Gradient descent is a first-order optimization algorithm. To find a local minimum of a function using gradient descent, one takes steps proportional to the negative of the gradient of the function at the current point. Stochastic gradient descent (SGD) is a stochastic approximation of the gradient descent optimization method for minimizing an objective function that is written as a sum of differentiable functions, where each summand function is tipically associated with the i-th example in the data set used for training. To economize on the computational cost at every iteration, stochastic gradient descent samples a subset of summand functions at every step. This is very effective in the case of large-scale machine learning problems.

This package implements the SGD algorithm in Python for the following linear models:

  • Linear regression
  • Ridge regression
  • Logistic regression
  • Logistic regression with L2 regularization

Gradient descent is suitable to these models because the error functions to be minimized are convex, so any local minimum is also a global minimum.

Dependencies

The recommended Python version is 2.7.5 and the NumPy version used for testing is 1.11.0.

Usage

Instantiate a linear model

from pysgd import linear_models

# Linear regression
linreg = linear_models.SGDLinearRegression(n_epochs=50, learning_rate=0.01, batch_size=1)

# Ridge regression
ridgereg = linear_models.SGDRidgeRegression(n_epochs=50, learning_rate=0.01, batch_size=1, regularization_strength=0.1)

# Logistic regression
logreg = linear_models.SGDLogisticRegression(n_epochs=50, learning_rate=0.01, batch_size=1)

# Logistic regression with L2 regularization
l2logreg = linear_models.SGDL2RegularizedLogisticRegression(n_epochs=50, learning_rate=0.01, batch_size=1, regularization_strength=0.1)

It's also possible to use non-fixed learning rates.
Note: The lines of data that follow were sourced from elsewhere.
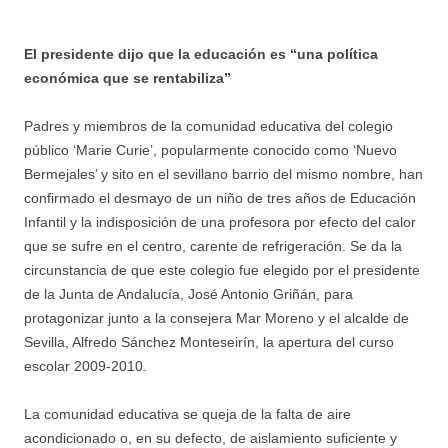
El presidente dijo que la educación es “una política
económica que se rentabiliza”
Padres y miembros de la comunidad educativa del colegio
público ‘Marie Curie’, popularmente conocido como ‘Nuevo
Bermejales’ y sito en el sevillano barrio del mismo nombre, han
confirmado el desmayo de un niño de tres años de Educación
Infantil y la indisposición de una profesora por efecto del calor
que se sufre en el centro, carente de refrigeración. Se da la
circunstancia de que este colegio fue elegido por el presidente
de la Junta de Andalucía, José Antonio Griñán, para
protagonizar junto a la consejera Mar Moreno y el alcalde de
Sevilla, Alfredo Sánchez Monteseirín, la apertura del curso
escolar 2009-2010.
La comunidad educativa se queja de la falta de aire
acondicionado o, en su defecto, de aislamiento suficiente y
Léon Bottou shows in his paper "Stochastic Gradient Tricks" an optimal learning rate for L2-regularized models that is a function of iteration count and regularization strength. Such learning rate can be used by passing a lambda function for the learning_rate parameter of the constructors. This function is called every iteration with one argument t, where t is the iteration counter.
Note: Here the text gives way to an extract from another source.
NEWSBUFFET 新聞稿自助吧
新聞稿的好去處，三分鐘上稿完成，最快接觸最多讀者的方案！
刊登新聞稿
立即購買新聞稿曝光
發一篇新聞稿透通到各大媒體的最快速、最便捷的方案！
ridgereg = linear_models.SGDRidgeRegression(n_epochs=50, learning_rate=lambda t: gamma0 / (1 + gamma0 * regularization_strength * t), batch_size=1, regularization_strength=regularization_strength)

Train the model

X is a NumPy array of shape [n_samples, n_features] and y is a NumPy array of shape [n_samples].

linreg.fit(X_training, y_training)
ridgereg.fit(X_training, y_training)
logreg.fit(X_training, y_training)
l2logreg.fit(X_training, y_training)

Make predictions

The result is a NumPy array of shape [n_samples].

linreg_predictions = linreg.predict(X_test)
ridgereg_predictions = ridgereg.predict(X_test)
logreg_predictions = logreg.predict(X_test)
l2logreg_predictions = l2logreg.predict(X_test)